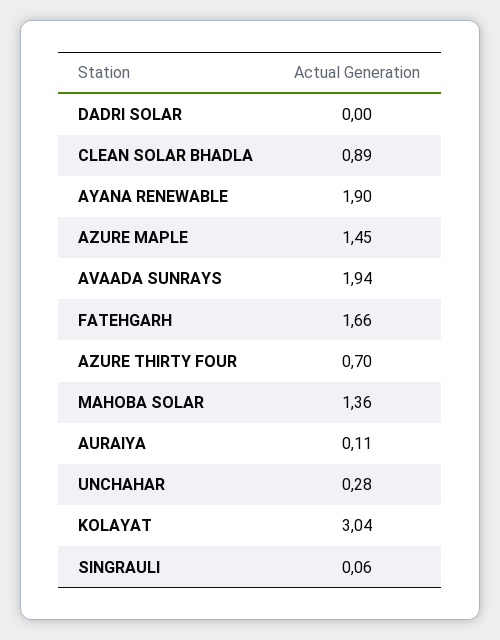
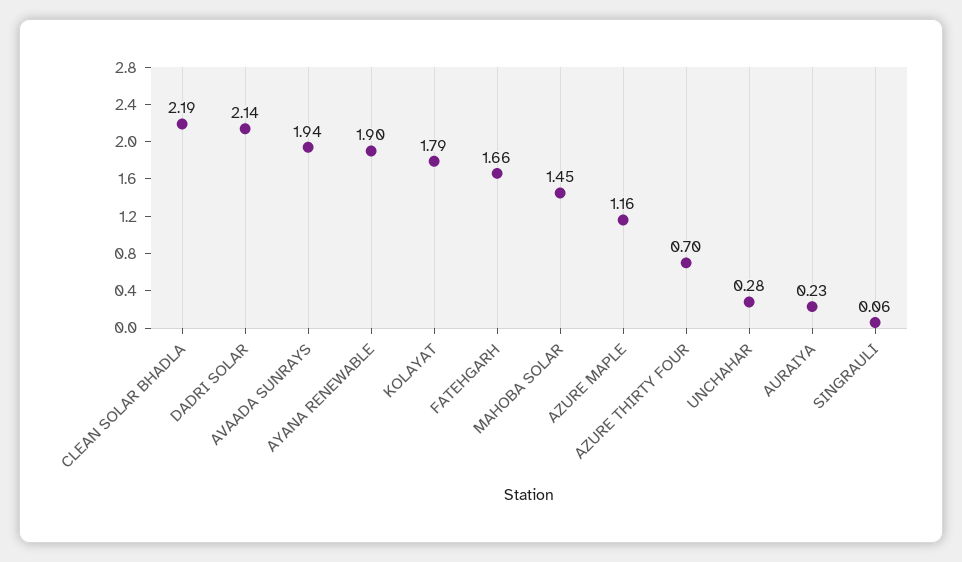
DADRI SOLAR: 0 -> 2.14
CLEAN SOLAR BHADLA: 0.89 -> 2.19
AZURE MAPLE: 1.45 -> 1.16
MAHOBA SOLAR: 1.36 -> 1.45
AURAIYA: 0.11 -> 0.23
KOLAYAT: 3.04 -> 1.79

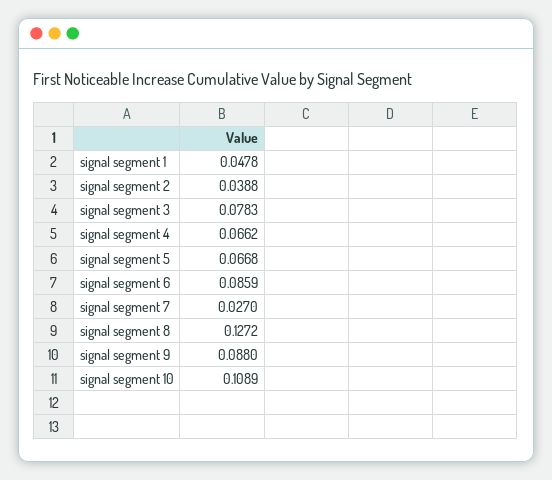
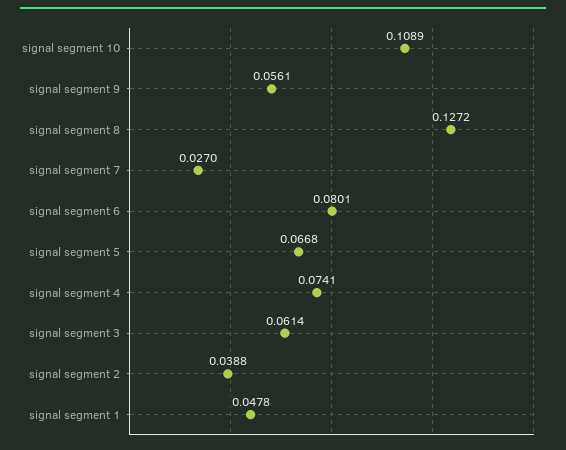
signal segment 3: 0.0783 -> 0.0614
signal segment 4: 0.0662 -> 0.0741
signal segment 6: 0.0859 -> 0.0801
signal segment 9: 0.088 -> 0.0561

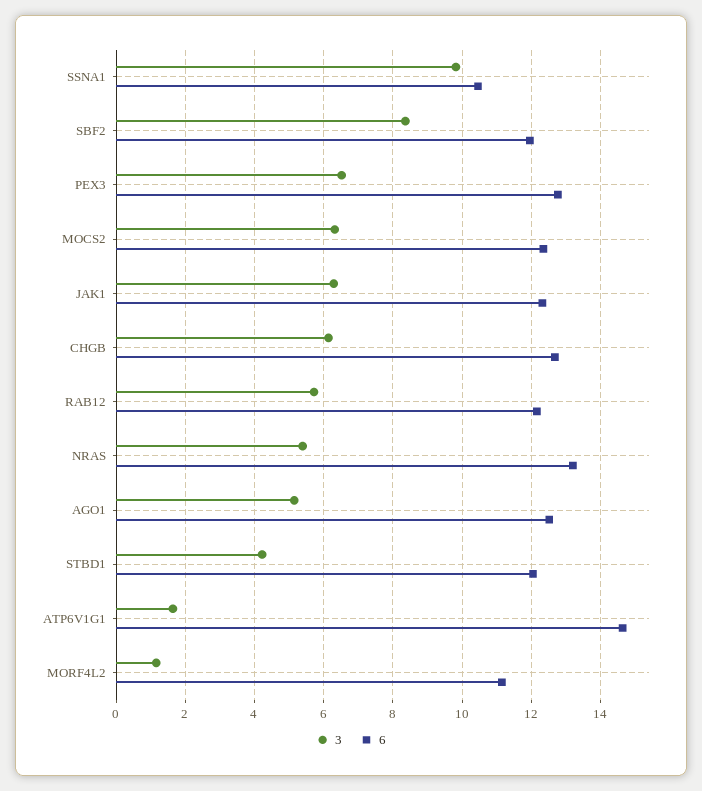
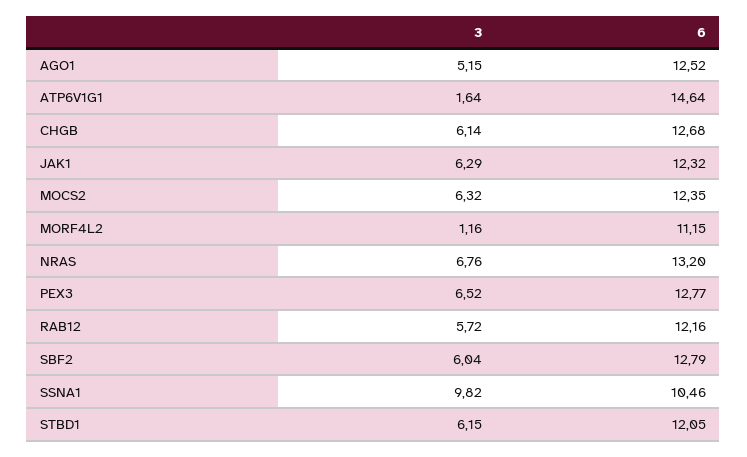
3, SBF2: 8.4 -> 6.04
6, SBF2: 12 -> 12.79
3, NRAS: 5.4 -> 6.76
3, STBD1: 4.2 -> 6.15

--------------------------------------------------

**Prompt**
The line containing "KOLAYAT: 3.04 -> 1.79" and every line after it, through the end of the records, are what you should retype exactly. Do not include the pictures.

**Written solution**
KOLAYAT: 3.04 -> 1.79

signal segment 3: 0.0783 -> 0.0614
signal segment 4: 0.0662 -> 0.0741
signal segment 6: 0.0859 -> 0.0801
signal segment 9: 0.088 -> 0.0561

3, SBF2: 8.4 -> 6.04
6, SBF2: 12 -> 12.79
3, NRAS: 5.4 -> 6.76
3, STBD1: 4.2 -> 6.15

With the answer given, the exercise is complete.